Posts Tagged ‘Lance Armstrong’

Like many others, this is how I will choose to remember Lance Armstrong.

Like many others, this is how I will choose to remember Lance Armstrong.

Like everyone else, I have watched the train wreck that is Lance Armstrong’s last 18 months with horrified fascination and deep sadness.

First of all, let us hope that this doesn’t result in cycling being dropped off the map of world sports, for example at the Olympics. I think the dope testing regime in cycling now is so strict that the sport is probably as clean as it or any other sport is ever going to get.

What is interesting in this story (as told to Oprah Winfrey) is Armstrong’s insistence that he didn’t feel like he was cheating: he took growth hormone and so on to ensure a level playing field, implying everyone was taking it at the same time. Many of those guys are still racing … hmmm. Something may have to be done about that.

An event like no other on Earth, Le Tour enthralls, amazes, and entertains.

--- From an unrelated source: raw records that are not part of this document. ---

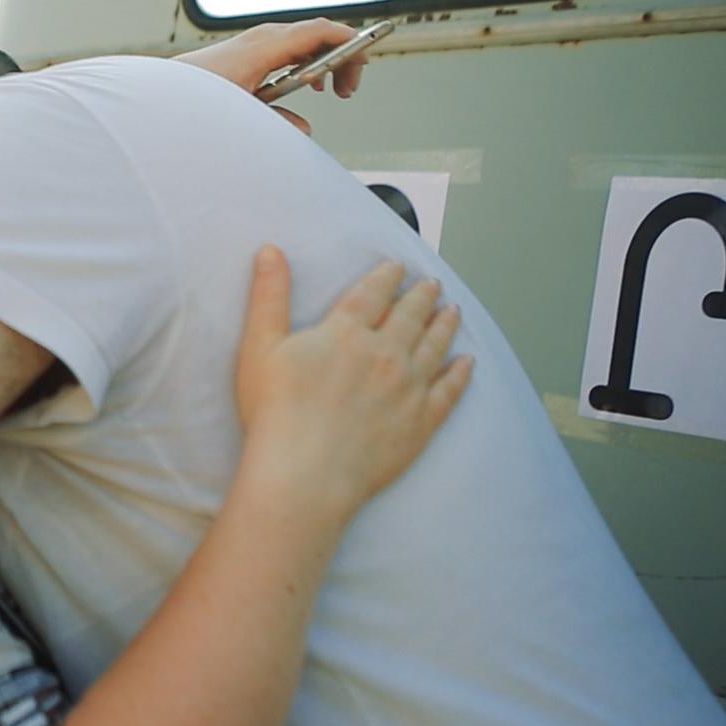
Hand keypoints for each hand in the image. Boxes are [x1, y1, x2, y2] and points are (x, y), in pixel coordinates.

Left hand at [176, 19, 369, 134]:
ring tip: (332, 91)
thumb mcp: (244, 117)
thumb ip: (280, 122)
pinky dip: (305, 63)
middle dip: (341, 59)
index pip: (320, 31)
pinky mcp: (246, 51)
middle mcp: (261, 38)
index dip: (350, 42)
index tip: (366, 60)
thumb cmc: (194, 103)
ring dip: (324, 63)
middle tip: (347, 91)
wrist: (160, 96)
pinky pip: (288, 48)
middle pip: (316, 35)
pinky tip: (308, 84)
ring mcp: (253, 42)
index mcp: (266, 47)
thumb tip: (304, 129)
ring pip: (303, 42)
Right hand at [232, 247, 471, 517]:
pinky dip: (461, 374)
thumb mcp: (259, 347)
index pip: (372, 293)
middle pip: (410, 315)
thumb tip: (270, 251)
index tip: (397, 268)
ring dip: (445, 325)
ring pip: (435, 345)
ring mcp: (408, 387)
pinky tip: (466, 363)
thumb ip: (269, 296)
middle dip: (422, 296)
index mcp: (346, 332)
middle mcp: (385, 353)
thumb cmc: (275, 414)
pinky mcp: (421, 421)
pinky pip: (449, 390)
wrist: (304, 473)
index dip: (386, 276)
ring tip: (452, 312)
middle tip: (432, 285)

Let us hope it emerges stronger, not weakened forever.

I really enjoy watching the Le Tour especially, and with what is asked of those guys it hardly seems credible that they don’t do something out of the ordinary to boost their oxygen carrying red blood cells.

And the list of what’s banned and what isn’t always strikes me as somewhat arbitrary.

Why is it – morally – OK to get a massage that gets extra oxygen to the weary muscle tissue but not to take a pill that has the same effect?

I am not making a judgement either way, I just find the whole controversy fascinating and confusing.

I also think the wilder criticism of Armstrong should be tempered by the fact that he is responsible for founding and promoting one of the biggest and most effective cancer charities in the world.

When the balance of his life is weighed, I suspect that will be his legacy, not this embarrassing and sorrowful end to his amazing career.

I wouldn't walk down it, let alone drive, let alone cycle down it at 80+ mph. No thank you. Nu-uh.

I wouldn’t walk down it, let alone drive, let alone cycle down it at 80+ mph. No thank you. Nu-uh.

Let us also say, it is highly unlikely that his doping enabled him to be as good as he was. Perhaps it enabled him to be a little better, or stay at the top a little longer.

But anyone who ever watched his steely determination in whatever terrain type in the Tour de France will know: he was a champion anyway.

He didn’t used to beat the other cyclists, he destroyed their determination to compete, he was all-conquering, he was the best that perhaps there ever was. Even Armstrong himself seems to understand this belatedly, with comments like “I didn’t know what I had”.

What a shame it all got ruined through a dreadful lapse in judgement. He has paid a high price. So has his sport.